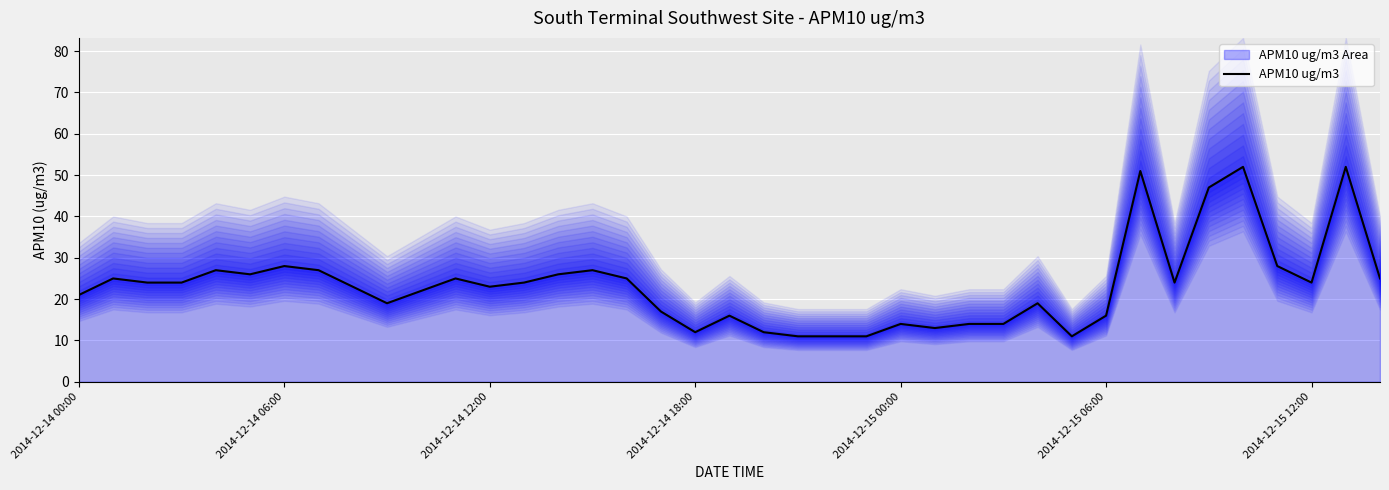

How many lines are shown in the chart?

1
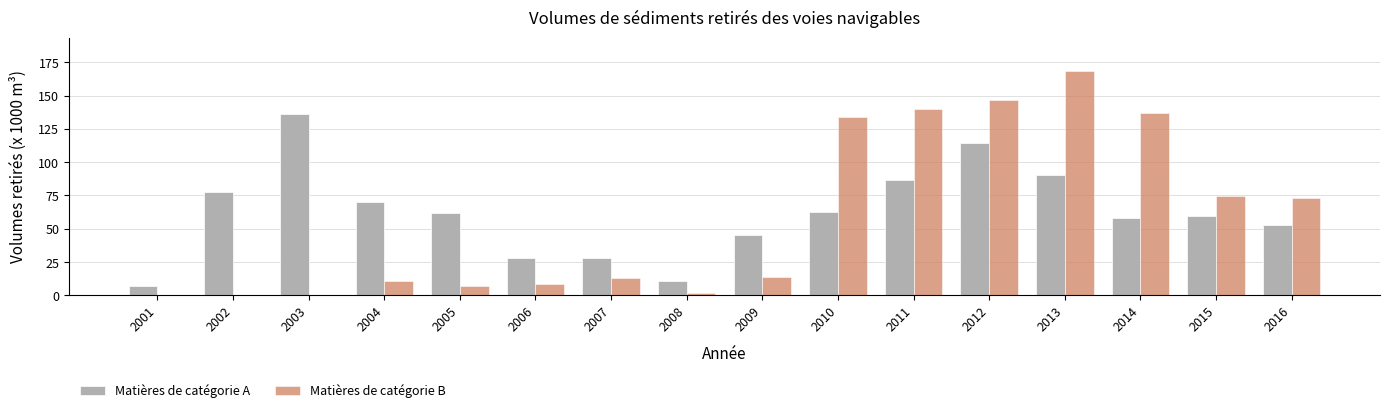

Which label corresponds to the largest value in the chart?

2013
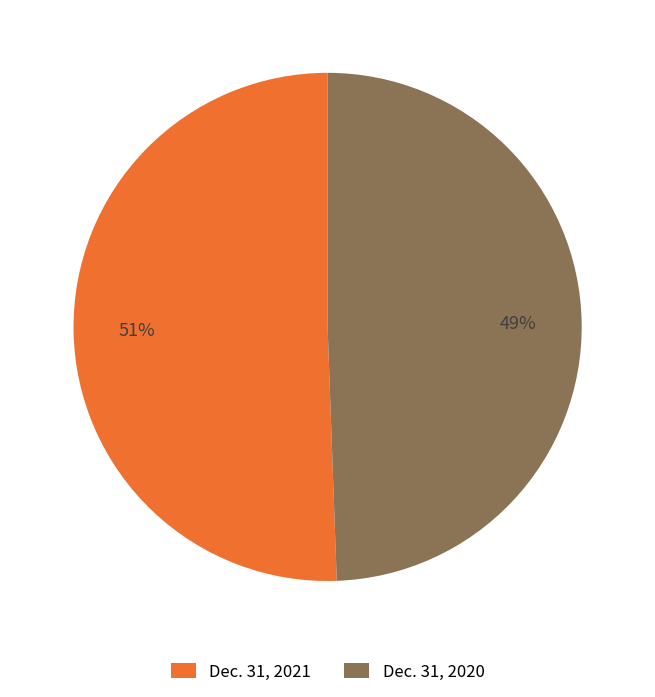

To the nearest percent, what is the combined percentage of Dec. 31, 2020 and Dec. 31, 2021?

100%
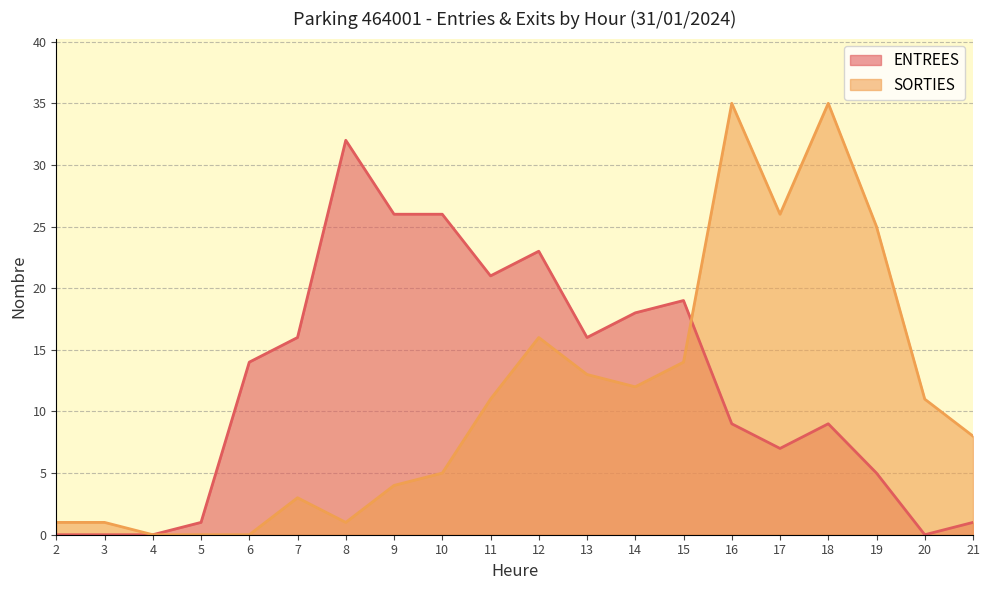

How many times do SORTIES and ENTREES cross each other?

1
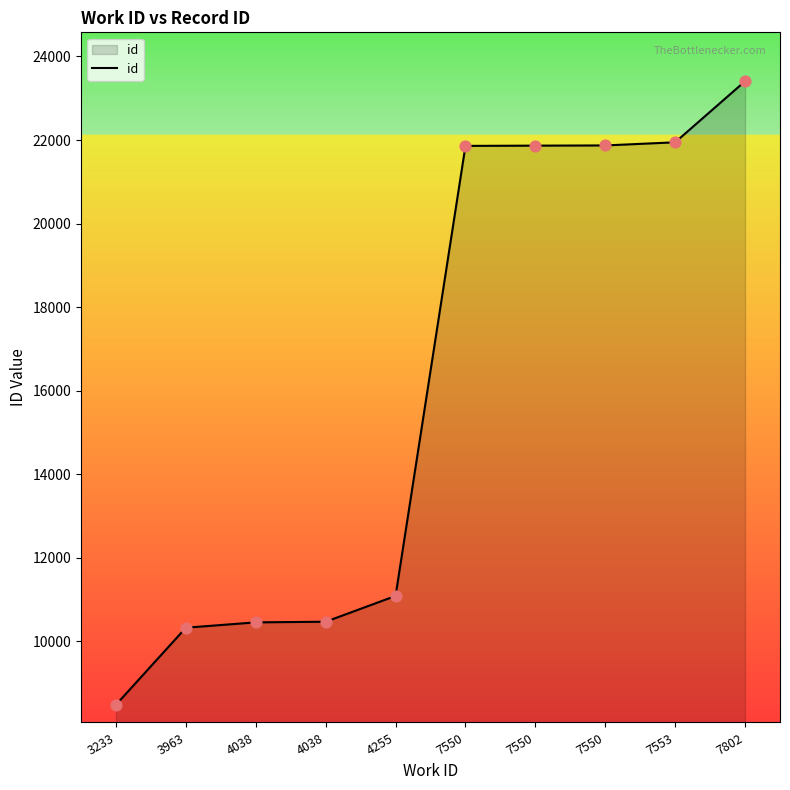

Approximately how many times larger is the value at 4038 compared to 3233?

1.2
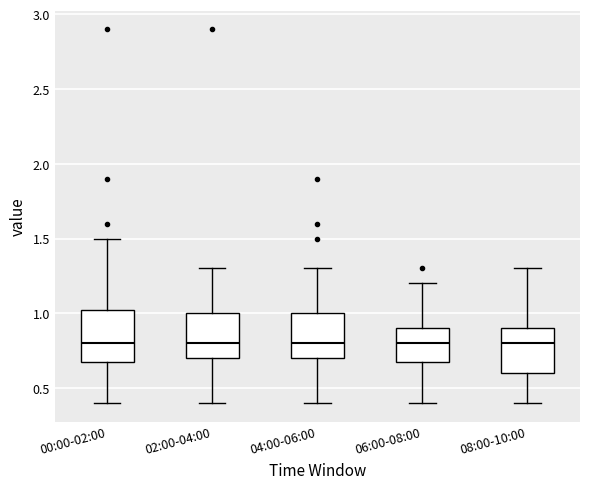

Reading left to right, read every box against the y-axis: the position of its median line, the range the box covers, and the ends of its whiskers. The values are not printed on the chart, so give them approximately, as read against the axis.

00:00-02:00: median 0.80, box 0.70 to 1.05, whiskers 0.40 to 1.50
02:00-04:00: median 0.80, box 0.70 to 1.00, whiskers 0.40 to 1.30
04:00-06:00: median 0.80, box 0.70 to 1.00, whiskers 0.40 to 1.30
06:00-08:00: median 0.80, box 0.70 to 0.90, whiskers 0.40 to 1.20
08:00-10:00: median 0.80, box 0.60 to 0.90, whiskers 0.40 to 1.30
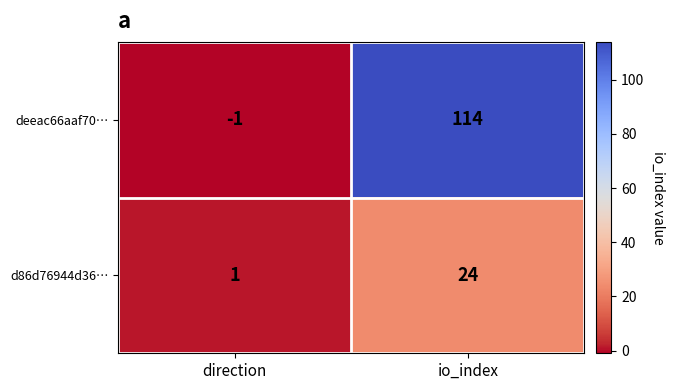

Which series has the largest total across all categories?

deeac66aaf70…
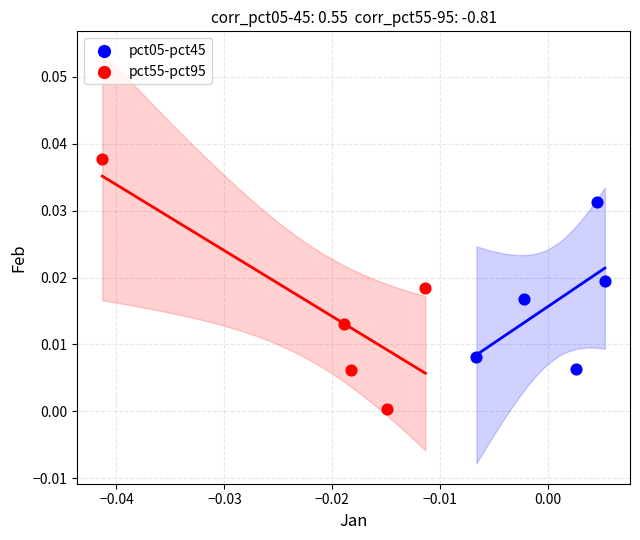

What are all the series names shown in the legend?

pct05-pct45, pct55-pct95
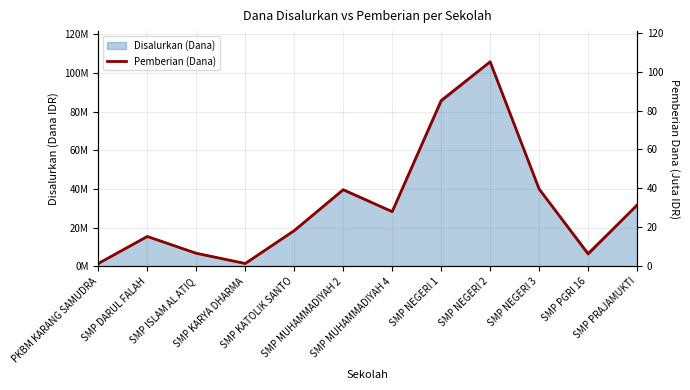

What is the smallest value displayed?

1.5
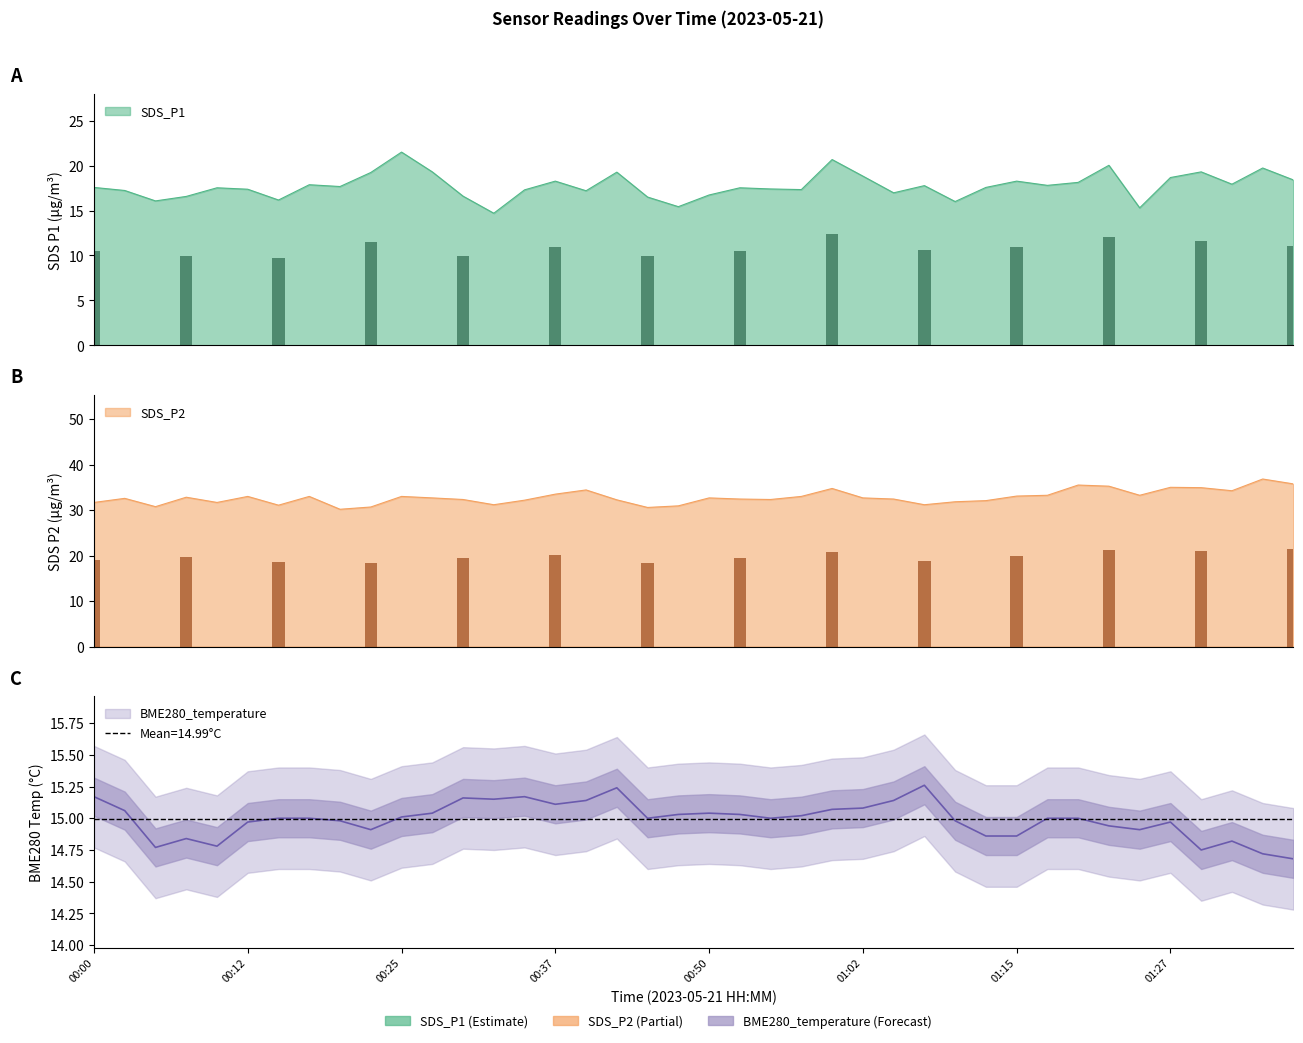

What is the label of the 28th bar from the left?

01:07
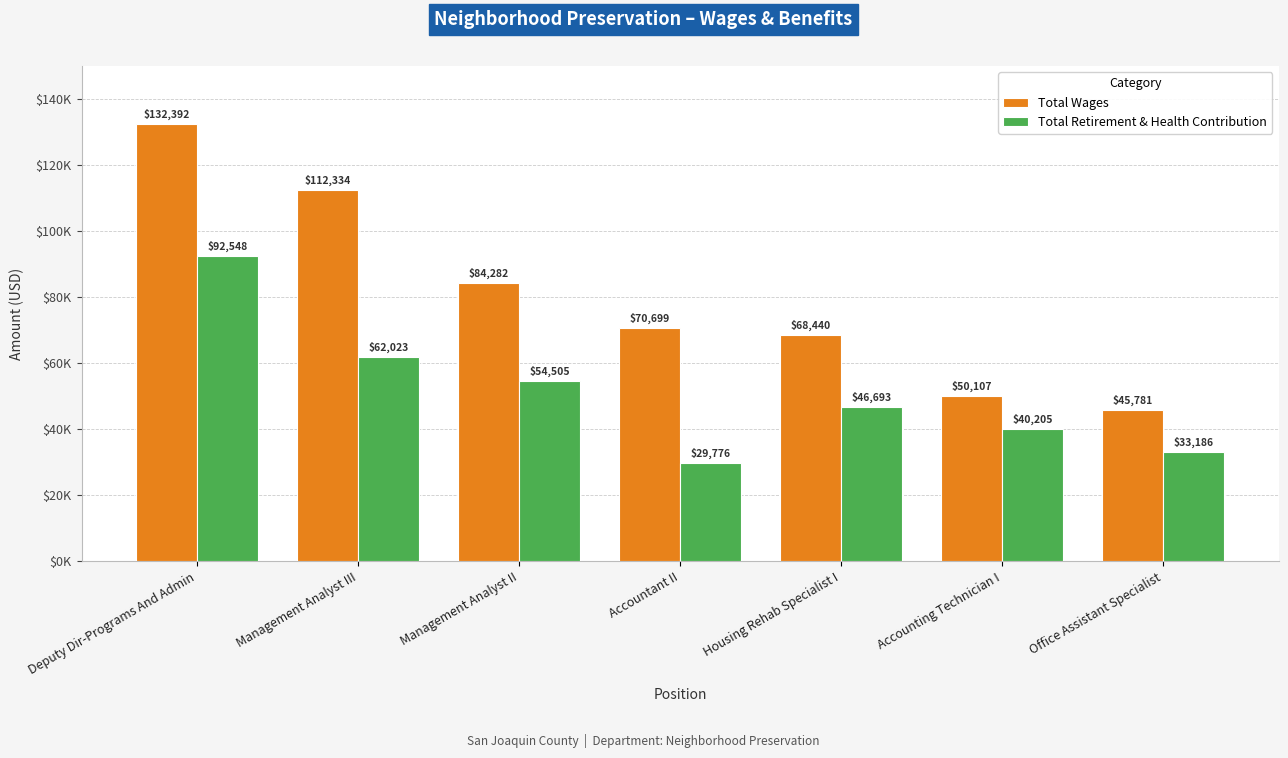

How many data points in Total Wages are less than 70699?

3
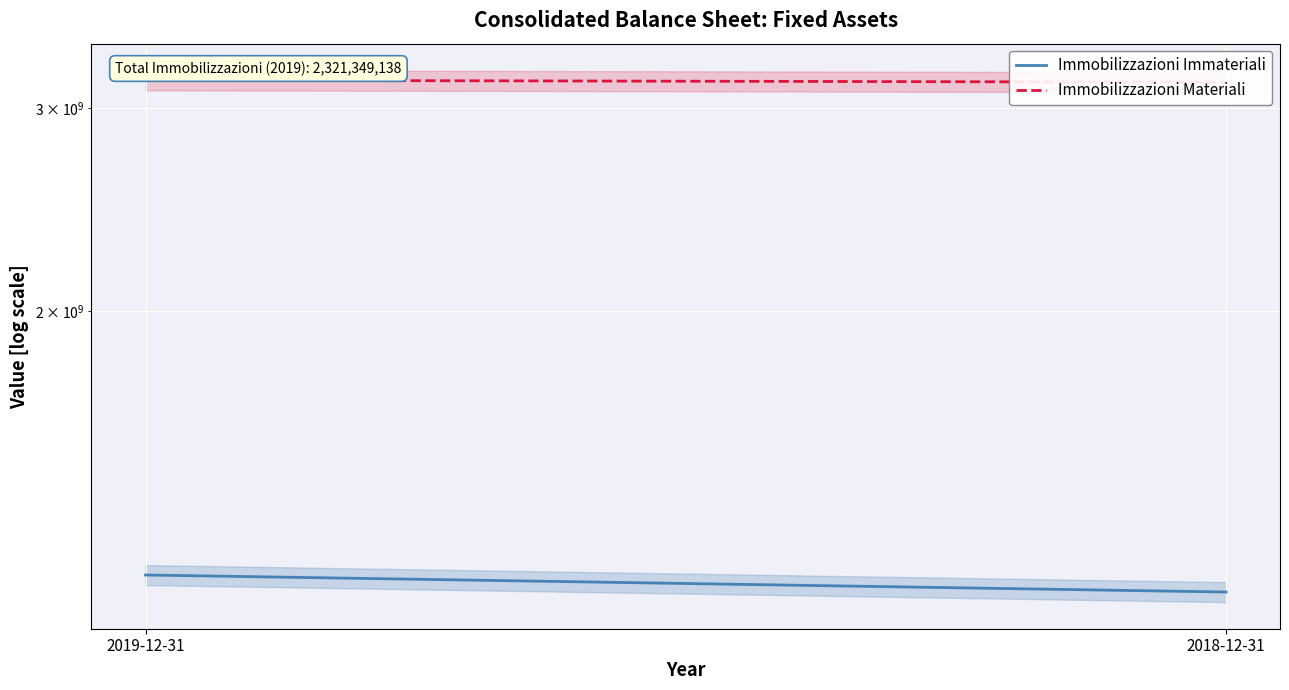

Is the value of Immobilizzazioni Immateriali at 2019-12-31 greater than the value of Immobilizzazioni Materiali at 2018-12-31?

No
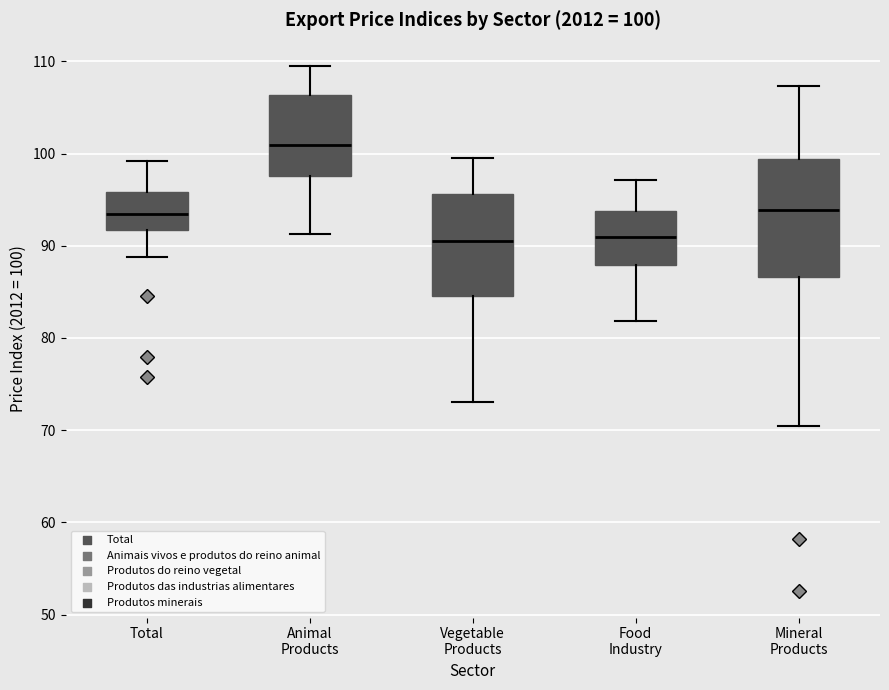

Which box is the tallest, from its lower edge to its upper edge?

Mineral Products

Your assignment — Please count the lines in the rows above that contain the word "shown". Give only the number.

Written solution — 2